● What you should do
Go through the listing below and list every line with "employees".

------

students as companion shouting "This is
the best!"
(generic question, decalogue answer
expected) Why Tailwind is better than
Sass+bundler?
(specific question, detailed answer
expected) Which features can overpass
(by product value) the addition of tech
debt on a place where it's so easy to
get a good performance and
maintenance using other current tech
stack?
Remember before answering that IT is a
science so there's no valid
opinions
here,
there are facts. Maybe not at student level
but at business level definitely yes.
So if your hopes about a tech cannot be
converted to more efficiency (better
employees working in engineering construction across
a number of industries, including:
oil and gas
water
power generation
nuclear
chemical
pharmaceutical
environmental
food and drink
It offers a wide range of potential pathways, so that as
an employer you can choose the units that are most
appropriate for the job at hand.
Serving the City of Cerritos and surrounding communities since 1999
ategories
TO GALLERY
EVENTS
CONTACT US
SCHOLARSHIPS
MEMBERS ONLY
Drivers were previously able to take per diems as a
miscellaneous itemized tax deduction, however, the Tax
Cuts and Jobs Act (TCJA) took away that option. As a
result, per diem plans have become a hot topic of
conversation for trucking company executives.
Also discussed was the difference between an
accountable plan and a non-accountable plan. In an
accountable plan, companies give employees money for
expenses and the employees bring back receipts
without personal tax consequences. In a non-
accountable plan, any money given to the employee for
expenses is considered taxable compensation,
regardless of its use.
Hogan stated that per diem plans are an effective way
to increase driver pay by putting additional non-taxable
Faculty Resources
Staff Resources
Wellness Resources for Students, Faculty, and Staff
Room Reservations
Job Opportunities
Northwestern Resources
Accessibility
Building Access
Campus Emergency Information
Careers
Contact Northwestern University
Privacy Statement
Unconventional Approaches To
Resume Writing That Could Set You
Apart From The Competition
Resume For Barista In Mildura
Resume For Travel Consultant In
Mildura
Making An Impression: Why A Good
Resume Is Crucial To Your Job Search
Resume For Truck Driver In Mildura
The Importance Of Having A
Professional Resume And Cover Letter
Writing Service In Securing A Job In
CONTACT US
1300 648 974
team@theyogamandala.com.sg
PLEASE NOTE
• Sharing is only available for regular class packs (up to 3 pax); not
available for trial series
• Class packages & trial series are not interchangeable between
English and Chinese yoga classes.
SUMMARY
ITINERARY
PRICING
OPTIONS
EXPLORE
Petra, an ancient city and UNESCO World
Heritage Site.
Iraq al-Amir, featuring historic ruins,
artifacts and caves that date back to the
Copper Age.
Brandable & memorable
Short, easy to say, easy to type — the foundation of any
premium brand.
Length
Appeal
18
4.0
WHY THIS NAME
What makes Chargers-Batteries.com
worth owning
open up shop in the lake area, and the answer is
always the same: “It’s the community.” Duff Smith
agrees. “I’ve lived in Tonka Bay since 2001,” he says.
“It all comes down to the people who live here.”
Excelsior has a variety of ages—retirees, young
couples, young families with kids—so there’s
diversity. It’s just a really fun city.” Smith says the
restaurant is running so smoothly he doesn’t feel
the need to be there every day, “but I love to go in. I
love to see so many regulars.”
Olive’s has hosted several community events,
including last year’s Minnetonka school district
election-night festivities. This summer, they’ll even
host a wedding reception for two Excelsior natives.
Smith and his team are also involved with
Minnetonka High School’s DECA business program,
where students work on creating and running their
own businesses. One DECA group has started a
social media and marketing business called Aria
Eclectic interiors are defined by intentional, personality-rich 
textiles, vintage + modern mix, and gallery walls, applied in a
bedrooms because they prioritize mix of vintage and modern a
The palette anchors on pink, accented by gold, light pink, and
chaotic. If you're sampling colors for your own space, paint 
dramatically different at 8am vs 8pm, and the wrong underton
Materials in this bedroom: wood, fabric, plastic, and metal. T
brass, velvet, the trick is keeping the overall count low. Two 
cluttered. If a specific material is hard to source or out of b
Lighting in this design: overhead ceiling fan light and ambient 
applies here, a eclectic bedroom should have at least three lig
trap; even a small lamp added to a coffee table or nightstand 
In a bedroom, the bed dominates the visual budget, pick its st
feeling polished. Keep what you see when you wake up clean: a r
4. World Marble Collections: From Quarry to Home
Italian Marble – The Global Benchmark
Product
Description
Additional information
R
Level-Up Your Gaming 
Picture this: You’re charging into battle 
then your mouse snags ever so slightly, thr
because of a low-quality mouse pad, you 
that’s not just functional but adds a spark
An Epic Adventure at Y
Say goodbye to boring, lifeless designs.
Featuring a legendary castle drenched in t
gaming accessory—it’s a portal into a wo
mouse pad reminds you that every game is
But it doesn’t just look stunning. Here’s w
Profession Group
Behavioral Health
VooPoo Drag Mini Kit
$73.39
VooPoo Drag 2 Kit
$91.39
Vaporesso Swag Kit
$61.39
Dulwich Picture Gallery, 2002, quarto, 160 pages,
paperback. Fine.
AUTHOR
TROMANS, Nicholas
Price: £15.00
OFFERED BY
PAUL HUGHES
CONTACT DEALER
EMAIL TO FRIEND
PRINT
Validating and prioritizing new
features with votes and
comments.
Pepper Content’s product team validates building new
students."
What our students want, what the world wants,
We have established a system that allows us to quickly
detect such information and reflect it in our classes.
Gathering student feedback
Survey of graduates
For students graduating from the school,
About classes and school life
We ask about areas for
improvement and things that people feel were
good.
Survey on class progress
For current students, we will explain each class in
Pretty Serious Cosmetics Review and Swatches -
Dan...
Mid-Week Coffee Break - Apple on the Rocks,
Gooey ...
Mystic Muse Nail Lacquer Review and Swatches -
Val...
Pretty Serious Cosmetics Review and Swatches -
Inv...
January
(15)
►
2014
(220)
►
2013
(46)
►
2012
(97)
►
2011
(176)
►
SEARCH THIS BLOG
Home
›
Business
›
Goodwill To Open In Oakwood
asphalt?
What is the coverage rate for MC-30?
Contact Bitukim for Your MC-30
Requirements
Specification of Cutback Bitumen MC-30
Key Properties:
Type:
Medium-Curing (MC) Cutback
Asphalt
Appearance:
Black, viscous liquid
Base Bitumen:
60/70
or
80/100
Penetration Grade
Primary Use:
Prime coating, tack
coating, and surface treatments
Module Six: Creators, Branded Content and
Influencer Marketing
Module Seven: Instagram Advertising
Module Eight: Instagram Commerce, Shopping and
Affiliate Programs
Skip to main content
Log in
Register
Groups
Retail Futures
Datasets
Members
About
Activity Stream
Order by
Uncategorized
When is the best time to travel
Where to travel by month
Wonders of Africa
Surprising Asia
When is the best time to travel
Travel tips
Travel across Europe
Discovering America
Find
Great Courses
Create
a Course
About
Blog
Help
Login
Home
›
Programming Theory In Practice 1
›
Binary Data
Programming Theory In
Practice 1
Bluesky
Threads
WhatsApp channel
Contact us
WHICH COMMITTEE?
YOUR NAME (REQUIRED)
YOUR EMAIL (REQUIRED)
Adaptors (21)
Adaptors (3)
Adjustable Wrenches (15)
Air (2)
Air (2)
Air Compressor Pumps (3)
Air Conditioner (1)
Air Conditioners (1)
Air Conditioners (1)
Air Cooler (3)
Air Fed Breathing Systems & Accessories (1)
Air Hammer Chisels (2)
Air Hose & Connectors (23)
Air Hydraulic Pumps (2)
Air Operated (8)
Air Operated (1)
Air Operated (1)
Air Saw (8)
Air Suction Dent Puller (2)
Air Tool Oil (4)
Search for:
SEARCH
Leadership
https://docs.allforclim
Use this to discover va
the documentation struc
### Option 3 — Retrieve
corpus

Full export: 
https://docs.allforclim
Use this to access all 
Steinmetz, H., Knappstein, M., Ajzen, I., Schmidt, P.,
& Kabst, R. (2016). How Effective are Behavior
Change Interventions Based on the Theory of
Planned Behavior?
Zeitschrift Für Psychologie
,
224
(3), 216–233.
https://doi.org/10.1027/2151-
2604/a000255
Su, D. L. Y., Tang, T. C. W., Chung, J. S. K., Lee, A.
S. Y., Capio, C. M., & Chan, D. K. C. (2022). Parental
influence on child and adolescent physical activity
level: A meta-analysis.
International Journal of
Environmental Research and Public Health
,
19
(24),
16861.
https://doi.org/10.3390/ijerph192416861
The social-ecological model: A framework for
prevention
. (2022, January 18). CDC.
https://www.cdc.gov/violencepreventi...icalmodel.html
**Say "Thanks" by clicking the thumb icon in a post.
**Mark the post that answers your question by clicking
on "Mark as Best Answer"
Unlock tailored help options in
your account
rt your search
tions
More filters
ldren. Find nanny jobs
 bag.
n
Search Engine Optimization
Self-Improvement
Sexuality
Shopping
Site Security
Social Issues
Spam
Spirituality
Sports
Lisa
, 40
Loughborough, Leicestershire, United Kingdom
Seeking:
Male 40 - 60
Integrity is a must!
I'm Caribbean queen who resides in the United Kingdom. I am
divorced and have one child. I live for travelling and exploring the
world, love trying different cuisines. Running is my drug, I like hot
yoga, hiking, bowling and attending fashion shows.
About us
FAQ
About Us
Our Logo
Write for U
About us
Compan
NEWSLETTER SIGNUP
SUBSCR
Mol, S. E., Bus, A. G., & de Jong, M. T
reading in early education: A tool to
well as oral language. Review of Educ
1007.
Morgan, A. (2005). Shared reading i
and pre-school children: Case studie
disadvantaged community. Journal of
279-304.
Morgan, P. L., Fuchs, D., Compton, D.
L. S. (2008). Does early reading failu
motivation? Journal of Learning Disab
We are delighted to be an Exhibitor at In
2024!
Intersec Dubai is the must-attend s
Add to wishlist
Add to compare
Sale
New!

------

● Task result
employees working in engineering construction across
accountable plan, companies give employees money for
expenses and the employees bring back receipts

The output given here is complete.